The film's journey to our screens is a very modern story. It was funded via Kickstarter, where it asked for $3,000 and ended up hauling in over $40,000. That’s the "streaming era" effect in a nutshell—the democratization of production where the audience decides what stories are missing from the landscape. In an era often criticized for "franchise fatigue" and safe, corporate choices, In a Heartbeat felt like a necessary act of rebellion. It proved that there was a massive, underserved audience hungry for stories that didn't treat queer identity as a "very special episode" or a tragic ending.
I also have to tip my hat to the "voice" work. While Nick Ainsworth and Kelly Donohue are credited with various sounds, the heavy lifting is done through gasps, sighs, and the frantic pitter-patter of feet. It’s a testament to the era’s focus on global accessibility; you don’t need a translator to understand the universal language of "oh no, he’s hot."
Meaning in the Moment
Looking at it now, years after the initial hype, the film still holds its spark because it doesn't overstay its welcome. It captures a singular, crystalline moment of adolescent terror and turns it into a victory. In the current landscape of cinema, where we’re constantly analyzing "representation" through a lens of political discourse, In a Heartbeat reminds me that sometimes the most radical thing you can do is just be charming.

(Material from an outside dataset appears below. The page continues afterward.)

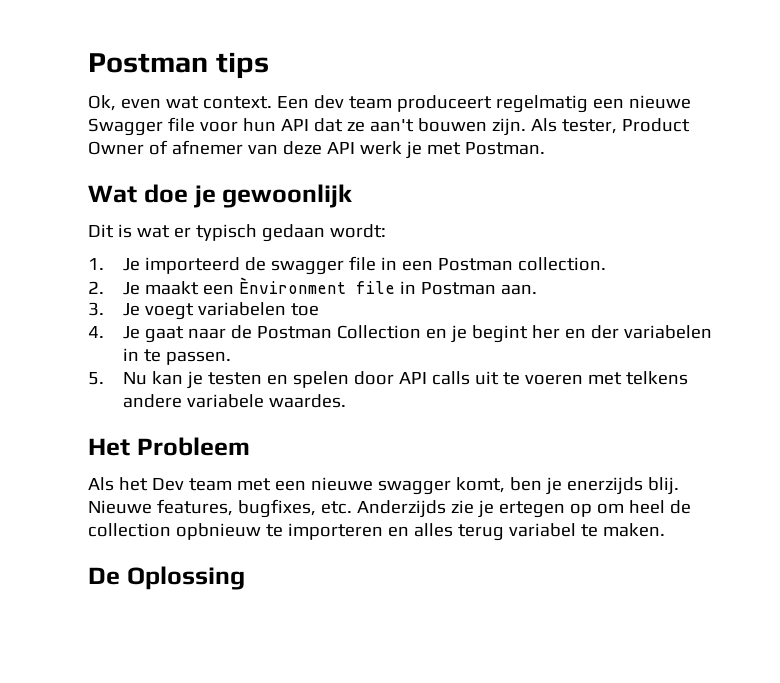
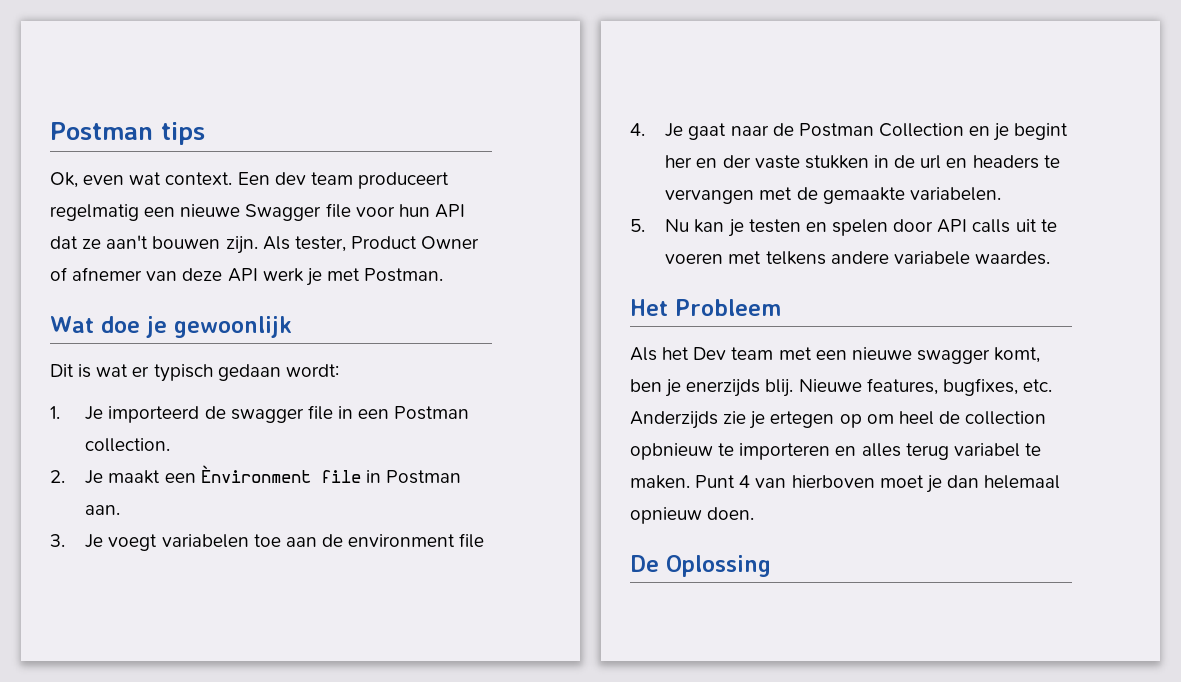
(319, 309) none -> [285,533,485,548] aan de environment file
[623,325,712,339] [122,348,231,365] variabelen in te passen. -> [754,155,1060,169] [665,187,1001,204] vaste stukken in de url en headers te vervangen met de gemaakte variabelen.
(665, 530) none -> [695,475,1061,493] [630,507,755,524] Punt 4 van hierboven moet je dan helemaal opnieuw doen.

The film’s climax—where the heart literally breaks in two—is a visual metaphor that could have been painfully cheesy in lesser hands. Instead, it’s a genuine gut-punch. If your heart actually did this, you wouldn't need a boyfriend; you’d need an exorcist, but within the logic of this short, it’s the perfect representation of the vulnerability required to be yourself. It’s a film that knows exactly what it wants to say and exits the stage before the applause even starts. It’s short, sweet, and packs more emotional honesty into four minutes than most three-hour blockbusters manage with all the CGI in the world.
The beauty of this short is how it bypassed the traditional gatekeepers of the industry to become a legitimate cultural touchstone. It represents the best of the 2010s' digital shift: a world where a couple of talented students with a good idea and a Ringling College login can move the needle on what "mainstream" animation looks like. It’s a bright, bouncy, and slightly frantic reminder that while the heart wants what it wants, sometimes it’s the brain’s job to just keep up.